» **INFORMATION SUPPLIED**:
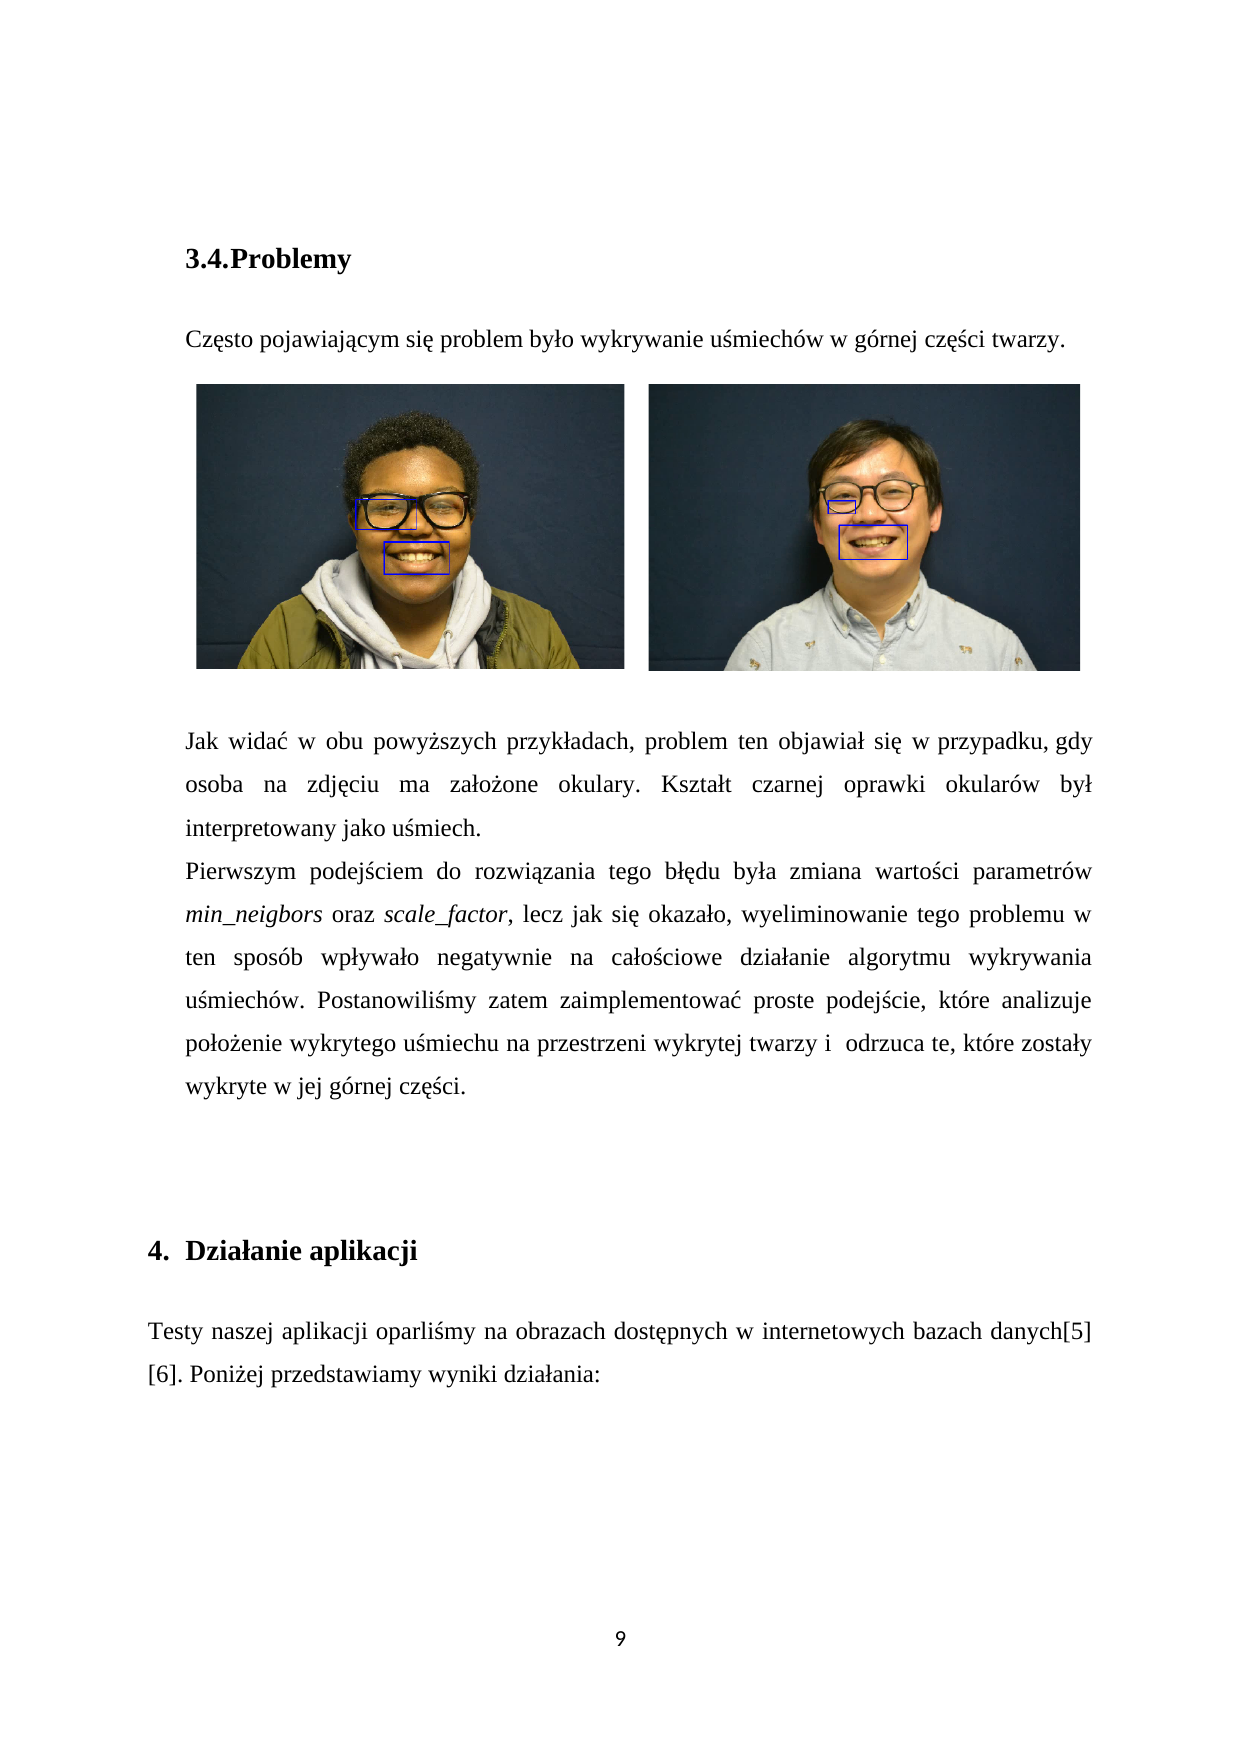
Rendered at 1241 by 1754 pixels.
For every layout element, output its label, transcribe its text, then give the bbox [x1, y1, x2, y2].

table_header [637, 384, 1093, 683]
text Testy naszej aplikacji oparliśmy na obrazach dostępnych w internetowych bazach danych[5][6]. Poniżej przedstawiamy wyniki działania: [148, 1316, 1093, 1388]
subtitle Działanie aplikacji [148, 1233, 1093, 1267]
list Często pojawiającym się problem było wykrywanie uśmiechów w górnej części twarzy. [185, 324, 1093, 353]
picture [648, 384, 1081, 671]
table_header [185, 384, 637, 683]
list Pierwszym podejściem do rozwiązania tego błędu była zmiana wartości parametrów min_neigbors oraz scale_factor, lecz jak się okazało, wyeliminowanie tego problemu w ten sposób wpływało negatywnie na całościowe działanie algorytmu wykrywania uśmiechów. Postanowiliśmy zatem zaimplementować proste podejście, które analizuje położenie wykrytego uśmiechu na przestrzeni wykrytej twarzy i odrzuca te, które zostały wykryte w jej górnej części. [185, 856, 1093, 1100]
picture [196, 384, 625, 669]
list Jak widać w obu powyższych przykładach, problem ten objawiał się w przypadku, gdy osoba na zdjęciu ma założone okulary. Kształt czarnej oprawki okularów był interpretowany jako uśmiech. [185, 726, 1093, 841]
subtitle Problemy [185, 241, 1093, 275]
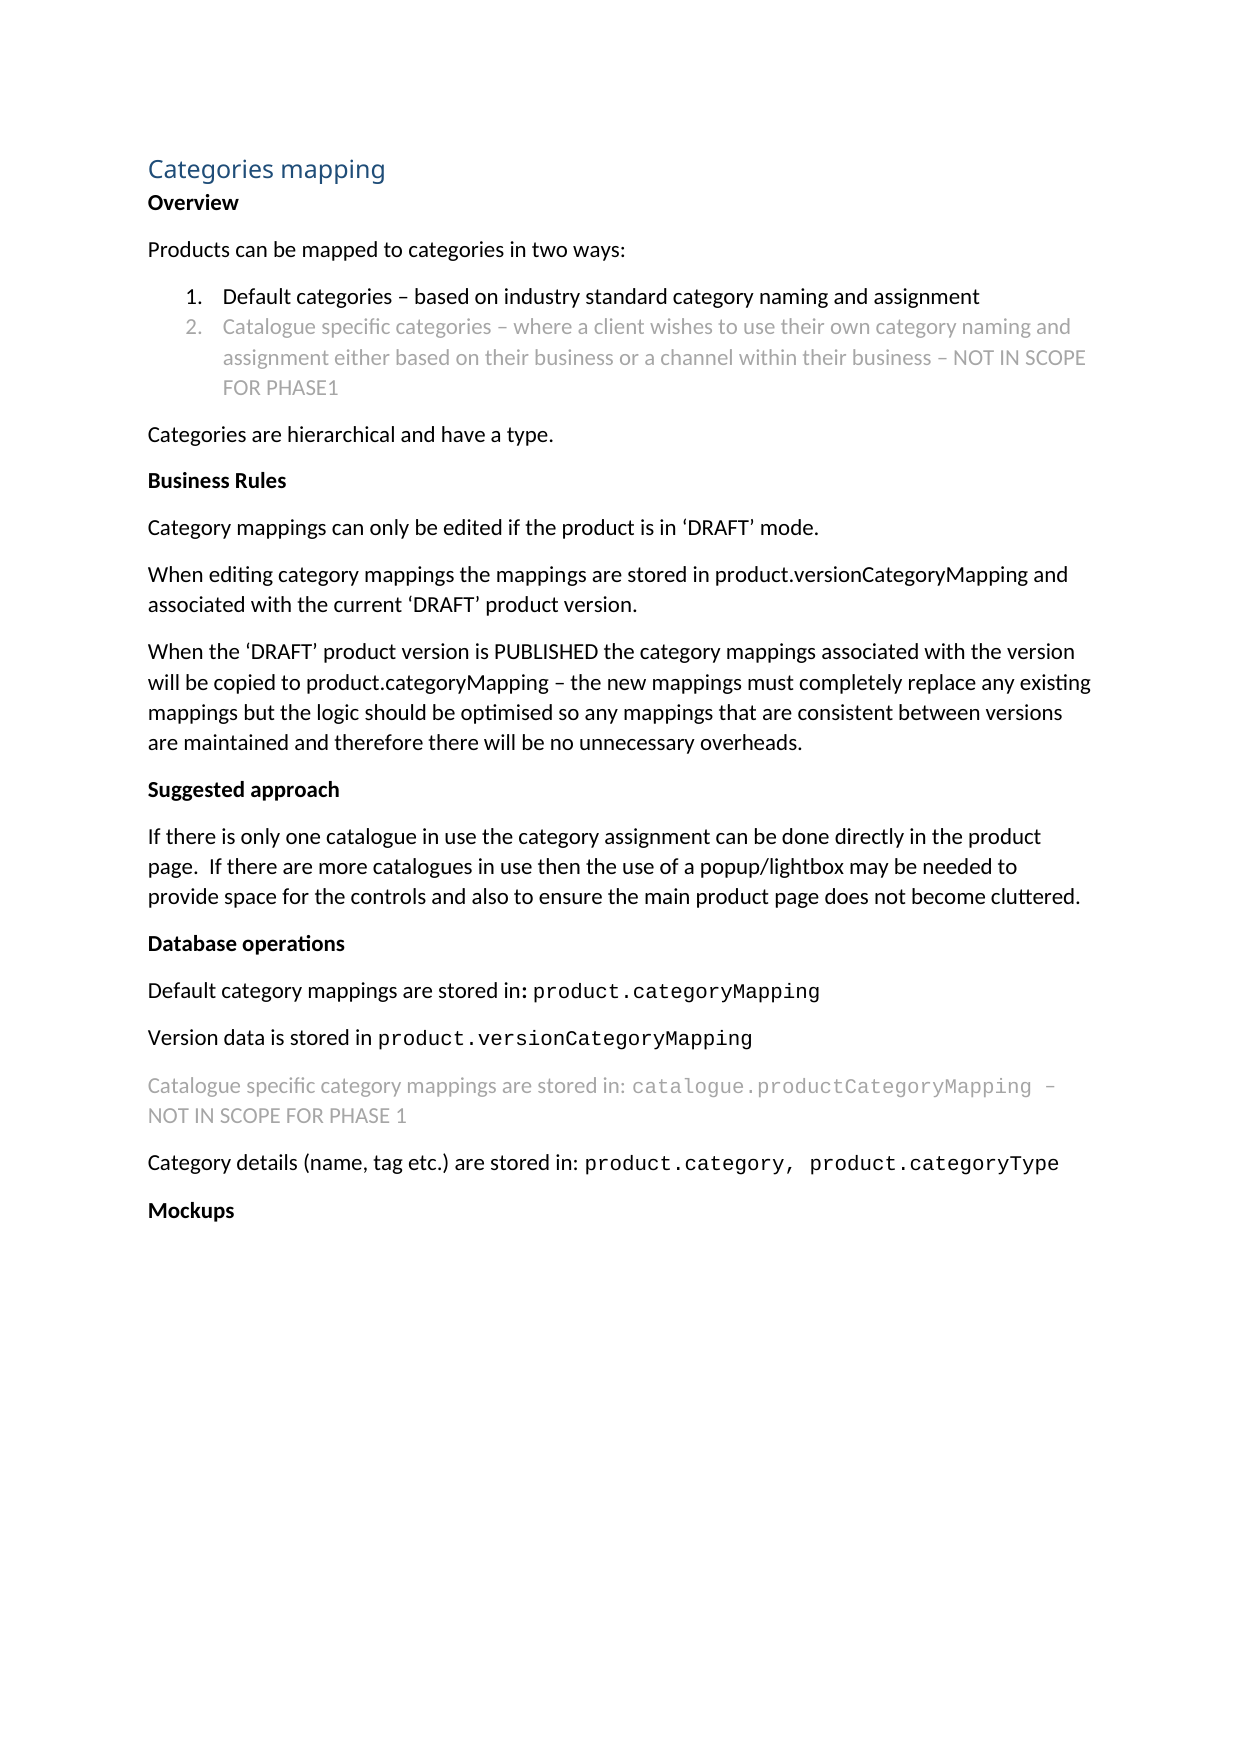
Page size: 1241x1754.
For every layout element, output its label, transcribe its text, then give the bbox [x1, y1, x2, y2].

text Category mappings can only be edited if the product is in ‘DRAFT’ mode. [148, 513, 1093, 542]
text When editing category mappings the mappings are stored in product.versionCategoryMapping and associated with the current ‘DRAFT’ product version. [148, 560, 1093, 619]
text Catalogue specific category mappings are stored in: catalogue.productCategoryMapping – NOT IN SCOPE FOR PHASE 1 [148, 1071, 1093, 1129]
text Suggested approach [148, 775, 1093, 803]
text Database operations [148, 929, 1093, 957]
text Overview [148, 188, 1093, 217]
text If there is only one catalogue in use the category assignment can be done directly in the product page. If there are more catalogues in use then the use of a popup/lightbox may be needed to provide space for the controls and also to ensure the main product page does not become cluttered. [148, 822, 1093, 910]
list Catalogue specific categories – where a client wishes to use their own category naming and assignment either based on their business or a channel within their business – NOT IN SCOPE FOR PHASE1 [185, 312, 1093, 401]
text Default category mappings are stored in: product.categoryMapping [148, 976, 1093, 1004]
text Categories are hierarchical and have a type. [148, 420, 1093, 448]
subtitle Categories mapping [148, 152, 1093, 186]
text Mockups [148, 1196, 1093, 1224]
text When the ‘DRAFT’ product version is PUBLISHED the category mappings associated with the version will be copied to product.categoryMapping – the new mappings must completely replace any existing mappings but the logic should be optimised so any mappings that are consistent between versions are maintained and therefore there will be no unnecessary overheads. [148, 637, 1093, 756]
text Products can be mapped to categories in two ways: [148, 235, 1093, 263]
text Category details (name, tag etc.) are stored in: product.category, product.categoryType [148, 1148, 1093, 1177]
list Default categories – based on industry standard category naming and assignment [185, 282, 1093, 310]
text Business Rules [148, 467, 1093, 495]
text Version data is stored in product.versionCategoryMapping [148, 1023, 1093, 1052]
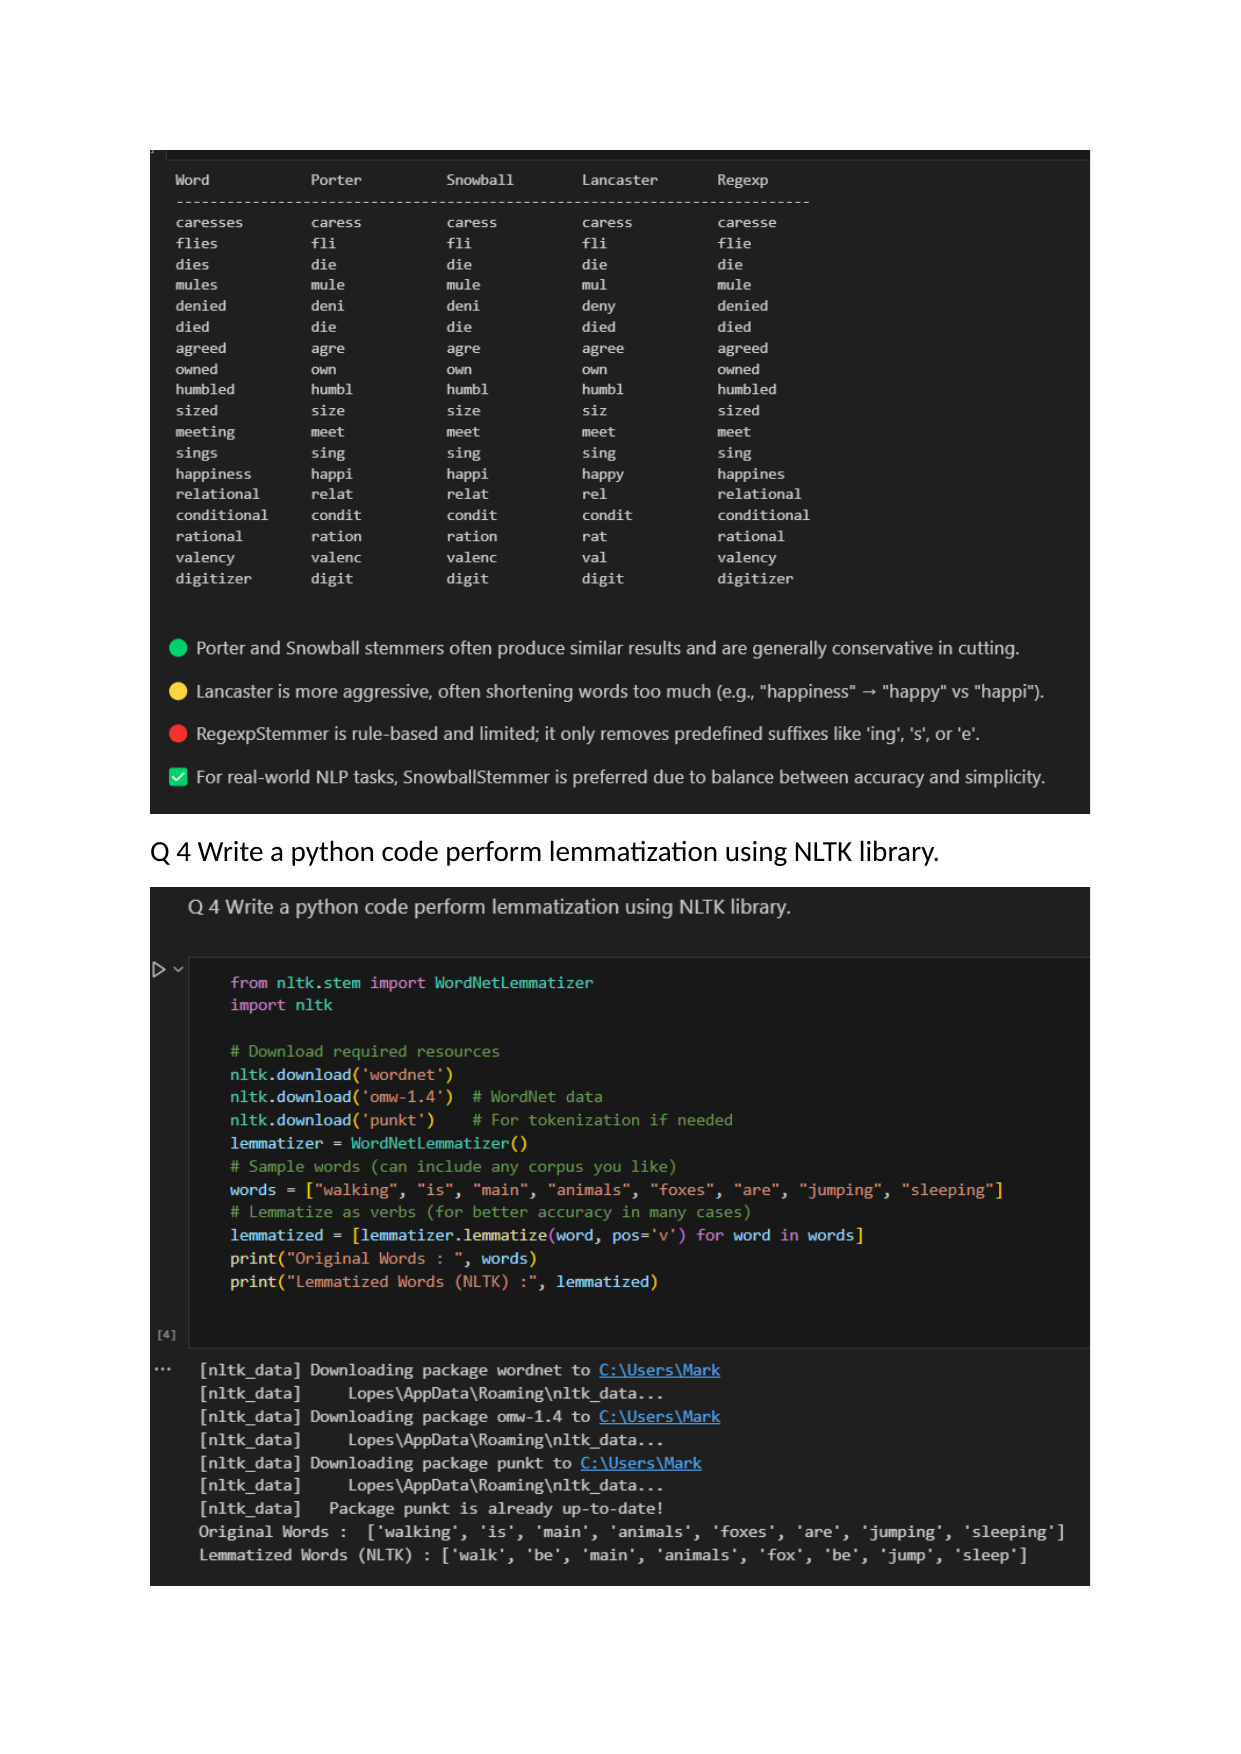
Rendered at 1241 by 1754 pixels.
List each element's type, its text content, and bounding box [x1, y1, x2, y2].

picture [150, 150, 1091, 814]
text Q 4 Write a python code perform lemmatization using NLTK library. [150, 833, 1090, 868]
picture [150, 887, 1091, 1586]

» **EXERCISE**:
Your answer should reproduce each line of the listing that holds the word "uśmiechów".

» **EXERCISE RESULT**:
list Często pojawiającym się problem było wykrywanie uśmiechów w górnej części twarzy. [185, 324, 1093, 353]
list Pierwszym podejściem do rozwiązania tego błędu była zmiana wartości parametrów min_neigbors oraz scale_factor, lecz jak się okazało, wyeliminowanie tego problemu w ten sposób wpływało negatywnie na całościowe działanie algorytmu wykrywania uśmiechów. Postanowiliśmy zatem zaimplementować proste podejście, które analizuje położenie wykrytego uśmiechu na przestrzeni wykrytej twarzy i odrzuca te, które zostały wykryte w jej górnej części. [185, 856, 1093, 1100]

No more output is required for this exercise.